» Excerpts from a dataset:
[Start of Attachment]

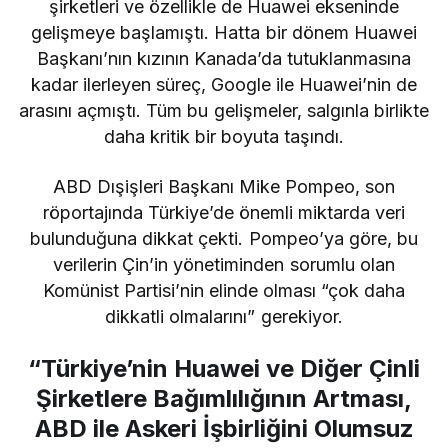
şirketleri ve özellikle de Huawei ekseninde
gelişmeye başlamıştı. Hatta bir dönem Huawei
Başkanı’nın kızının Kanada’da tutuklanmasına
kadar ilerleyen süreç, Google ile Huawei’nin de
arasını açmıştı. Tüm bu gelişmeler, salgınla birlikte
daha kritik bir boyuta taşındı.
ABD Dışişleri Başkanı Mike Pompeo, son
röportajında Türkiye’de önemli miktarda veri
bulunduğuna dikkat çekti. Pompeo’ya göre, bu
verilerin Çin’in yönetiminden sorumlu olan
Komünist Partisi’nin elinde olması “çok daha
dikkatli olmalarını” gerekiyor.
“Türkiye’nin Huawei ve Diğer Çinli
Şirketlere Bağımlılığının Artması,
ABD ile Askeri İşbirliğini Olumsuz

[End of Attachment]

» INSTRUCTIONS TO FOLLOW:
Beginning with the line that contains "arasını açmıştı. Tüm", write out every line through the end of the entries above, exactly.

» TASK ANSWER:
arasını açmıştı. Tüm bu gelişmeler, salgınla birlikte
daha kritik bir boyuta taşındı.
ABD Dışişleri Başkanı Mike Pompeo, son
röportajında Türkiye’de önemli miktarda veri
bulunduğuna dikkat çekti. Pompeo’ya göre, bu
verilerin Çin’in yönetiminden sorumlu olan
Komünist Partisi’nin elinde olması “çok daha
dikkatli olmalarını” gerekiyor.
“Türkiye’nin Huawei ve Diğer Çinli
Şirketlere Bağımlılığının Artması,
ABD ile Askeri İşbirliğini Olumsuz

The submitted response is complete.